Chickens in South America, however are a bit of a mystery. Some Archaeologists claim that they have found evidence of chickens in Western Peru that predates the arrival of Columbus. Unlike sweet potatoes in Polynesia, however, the evidence of chickens is much closer to the date of the arrival of Columbus – close enough that other archaeologists question the claims that the chickens got here first.

It begs the question, which came first, the chicken or Columbus?

I know you would like to have this resolved before the end of the blog so that you can get on with your day.

What I find interesting is how much food from one part of the world has travelled to another part of the world. We are told that eating local is good for the planet. The less foods are traveled, the less energy is used. But eating local is a bit of a challenge in any location. Because we humans have been transporting food form one place to another for as long as we have been traveling. And we have transplanted foods from one part of the world to another on a regular basis.
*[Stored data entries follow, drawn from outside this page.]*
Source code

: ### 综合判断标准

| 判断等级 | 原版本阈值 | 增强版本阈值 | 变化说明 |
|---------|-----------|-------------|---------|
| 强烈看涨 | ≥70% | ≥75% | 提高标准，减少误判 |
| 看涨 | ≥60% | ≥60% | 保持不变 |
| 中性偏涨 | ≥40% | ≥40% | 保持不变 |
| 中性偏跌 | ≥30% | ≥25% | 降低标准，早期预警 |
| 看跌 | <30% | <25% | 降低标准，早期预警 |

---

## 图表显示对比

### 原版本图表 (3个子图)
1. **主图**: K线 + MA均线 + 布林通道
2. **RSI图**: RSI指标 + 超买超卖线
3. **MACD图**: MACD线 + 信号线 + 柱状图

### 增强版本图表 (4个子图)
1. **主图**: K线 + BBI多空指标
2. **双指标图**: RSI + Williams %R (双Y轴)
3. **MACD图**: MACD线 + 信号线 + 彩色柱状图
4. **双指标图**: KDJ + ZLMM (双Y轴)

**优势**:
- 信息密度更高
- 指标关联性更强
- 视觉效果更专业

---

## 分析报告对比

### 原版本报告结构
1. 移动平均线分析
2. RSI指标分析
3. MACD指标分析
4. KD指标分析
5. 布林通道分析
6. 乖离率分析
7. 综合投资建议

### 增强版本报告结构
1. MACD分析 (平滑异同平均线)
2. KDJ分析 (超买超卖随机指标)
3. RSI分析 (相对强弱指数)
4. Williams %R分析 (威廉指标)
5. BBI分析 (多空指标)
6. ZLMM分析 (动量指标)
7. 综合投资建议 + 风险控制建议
Charles C. Mann, author of the book, “1491: New Revelations of the Americas Before Columbus,” is pretty excited about the contact between Polynesians and people in South America before the voyages of Columbus. “It would be a mind-boggling voyage,” he says. “Suppose you started some place in Easter island. It’s incredible to think that you could go all the way to South America. This is scurvy time. It’s a long journey and incredibly dangerous. You’d have to be completely insane – which people are.”

I’m not qualified to comment on the mental health of Polynesian sailors who plied the waters over a millennium ago. They were probably incredibly brave. They were probably incredibly intelligent. They may have employed technologies of sailing and navigation that we had previously thought did not exist at that time. They were likely among the most advanced people of the world for their time.

One wonders, however, if they had already tasted yams. The starchy plants have their own flavor, but it is a bit of an acquired taste. Pacific Islanders, however, claim to enjoy eating Poi – a thick pasty mush made from the Taro plant in Hawaii. Hawaiian poi is rather bland compared with the sweet pudding served as Tahitian po’e or the creamy desert of bananas and coconut served in Samoa. I’ve never figured out whether Hawaiians really like their poi, or if they just serve it to tourists for the entertainment of watching their reaction to the stuff.

At any rate, if you had been living on a diet of poi, you might well be willing to do something truly crazy for the taste of sweet potato fries. Those ancient mariners might have discovered that it was well worth the long trip.